====== EXERCISE MATERIALS
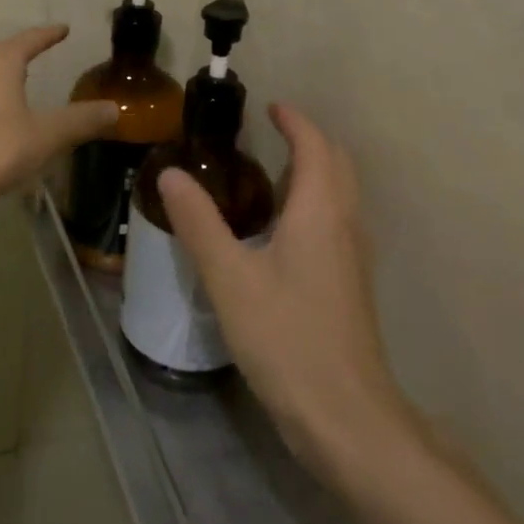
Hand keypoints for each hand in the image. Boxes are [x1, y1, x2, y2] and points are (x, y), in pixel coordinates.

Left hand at [0, 25, 119, 214]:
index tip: (64, 29)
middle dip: (27, 50)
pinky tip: (0, 112)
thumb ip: (81, 121)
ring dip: (7, 72)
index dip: (50, 35)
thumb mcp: (46, 136)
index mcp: (2, 61)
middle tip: (47, 50)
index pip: (32, 39)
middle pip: (6, 51)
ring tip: (24, 78)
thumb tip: (115, 109)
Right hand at [158, 103, 405, 470]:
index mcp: (319, 211)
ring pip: (340, 195)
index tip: (270, 107)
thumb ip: (199, 223)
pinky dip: (314, 203)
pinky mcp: (349, 284)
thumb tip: (171, 173)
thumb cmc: (286, 337)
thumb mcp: (230, 278)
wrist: (345, 416)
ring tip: (268, 175)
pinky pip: (336, 222)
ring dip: (314, 172)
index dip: (295, 121)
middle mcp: (344, 224)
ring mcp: (352, 257)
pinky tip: (280, 231)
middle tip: (270, 135)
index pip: (315, 146)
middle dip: (309, 141)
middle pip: (337, 164)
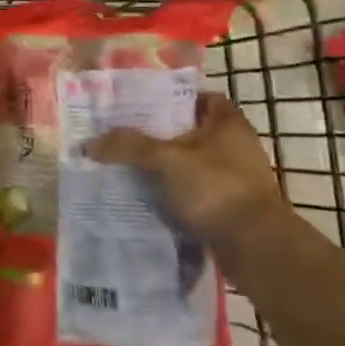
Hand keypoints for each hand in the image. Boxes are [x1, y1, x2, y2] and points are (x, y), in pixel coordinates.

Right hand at [86, 93, 287, 257]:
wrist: (256, 248)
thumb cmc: (216, 188)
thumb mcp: (166, 160)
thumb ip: (128, 146)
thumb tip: (88, 144)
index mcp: (228, 124)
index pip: (200, 97)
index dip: (172, 97)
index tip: (141, 105)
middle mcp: (235, 146)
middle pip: (190, 130)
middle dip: (158, 133)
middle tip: (123, 134)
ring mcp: (235, 178)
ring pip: (190, 162)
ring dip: (163, 164)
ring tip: (127, 165)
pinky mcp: (229, 205)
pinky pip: (193, 189)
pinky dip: (172, 190)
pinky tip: (145, 194)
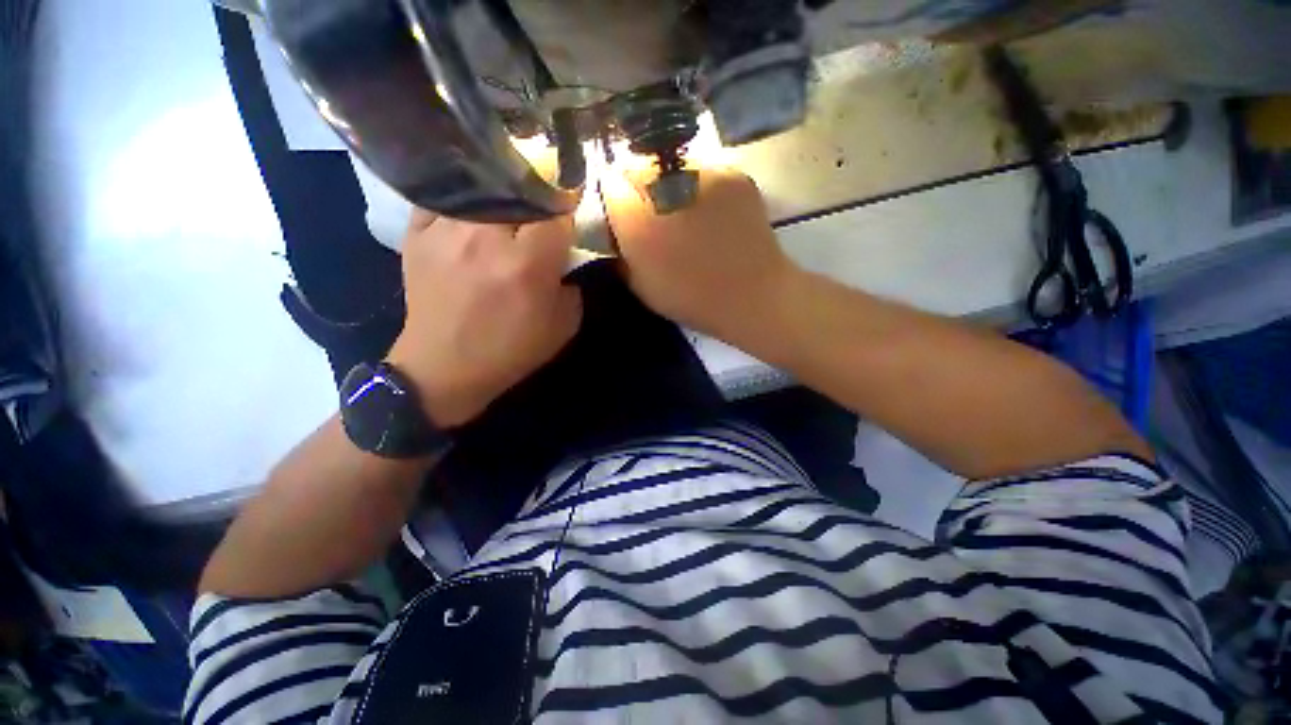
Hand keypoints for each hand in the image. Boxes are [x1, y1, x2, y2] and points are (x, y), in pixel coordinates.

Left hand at [387, 210, 581, 426]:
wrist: (445, 368)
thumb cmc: (511, 351)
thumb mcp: (564, 326)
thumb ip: (573, 286)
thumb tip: (567, 259)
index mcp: (528, 264)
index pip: (557, 212)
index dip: (567, 210)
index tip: (569, 216)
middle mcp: (486, 238)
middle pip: (519, 190)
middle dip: (537, 197)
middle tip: (541, 210)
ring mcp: (446, 231)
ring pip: (482, 188)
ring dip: (501, 196)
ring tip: (507, 209)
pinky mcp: (417, 234)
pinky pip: (443, 198)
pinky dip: (463, 201)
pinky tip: (472, 214)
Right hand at [602, 168, 796, 339]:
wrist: (752, 296)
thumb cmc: (691, 298)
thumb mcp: (639, 285)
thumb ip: (620, 250)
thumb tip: (617, 228)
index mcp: (638, 219)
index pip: (610, 183)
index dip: (616, 200)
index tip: (626, 217)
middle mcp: (666, 186)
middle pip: (639, 168)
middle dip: (640, 189)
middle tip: (656, 216)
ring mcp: (704, 174)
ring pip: (672, 167)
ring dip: (670, 186)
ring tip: (687, 215)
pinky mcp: (733, 173)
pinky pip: (704, 172)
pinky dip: (701, 188)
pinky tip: (713, 213)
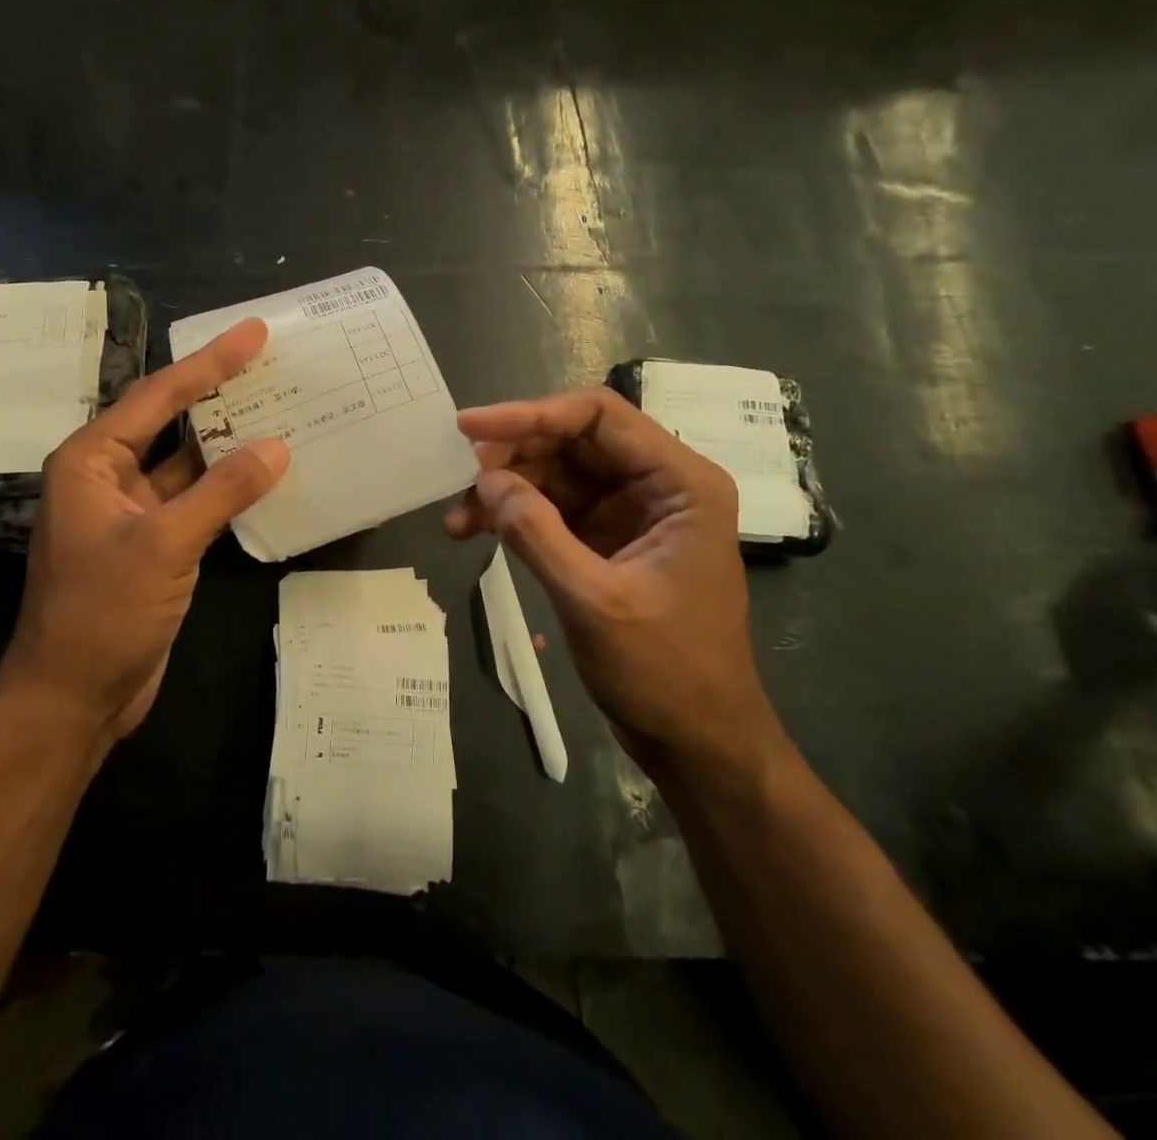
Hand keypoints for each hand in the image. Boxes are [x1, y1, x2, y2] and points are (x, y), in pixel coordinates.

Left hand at [2, 319, 289, 744]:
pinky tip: (267, 473)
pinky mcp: (154, 546)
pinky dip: (229, 488)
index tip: (252, 332)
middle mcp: (109, 477)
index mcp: (92, 461)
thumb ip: (222, 491)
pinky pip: (197, 502)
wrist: (73, 696)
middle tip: (272, 361)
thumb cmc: (102, 612)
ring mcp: (133, 513)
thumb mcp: (164, 544)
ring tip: (281, 408)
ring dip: (230, 443)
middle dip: (220, 394)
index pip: (158, 396)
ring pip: (189, 465)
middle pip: (172, 422)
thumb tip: (276, 447)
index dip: (209, 362)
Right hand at [446, 387, 790, 789]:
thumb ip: (536, 533)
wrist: (698, 742)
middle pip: (573, 440)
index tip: (469, 429)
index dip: (530, 414)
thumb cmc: (665, 672)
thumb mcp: (593, 601)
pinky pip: (555, 507)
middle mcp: (659, 484)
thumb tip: (485, 480)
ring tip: (458, 521)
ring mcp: (633, 511)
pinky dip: (516, 515)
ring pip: (557, 473)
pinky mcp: (609, 538)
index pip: (599, 417)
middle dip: (512, 457)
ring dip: (506, 489)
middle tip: (460, 482)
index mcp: (680, 483)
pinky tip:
============
▶ _WORK INSTRUCTIONS_
Every line where "Right" appears must be returned from the listing above.

▶ _WRITTEN ANSWER_
Right hand at [158, 103, 405, 470]:
Right hand at [86, 93, 287, 257]:
Right hand at [602, 168, 796, 339]:
Right hand at [446, 387, 790, 789]:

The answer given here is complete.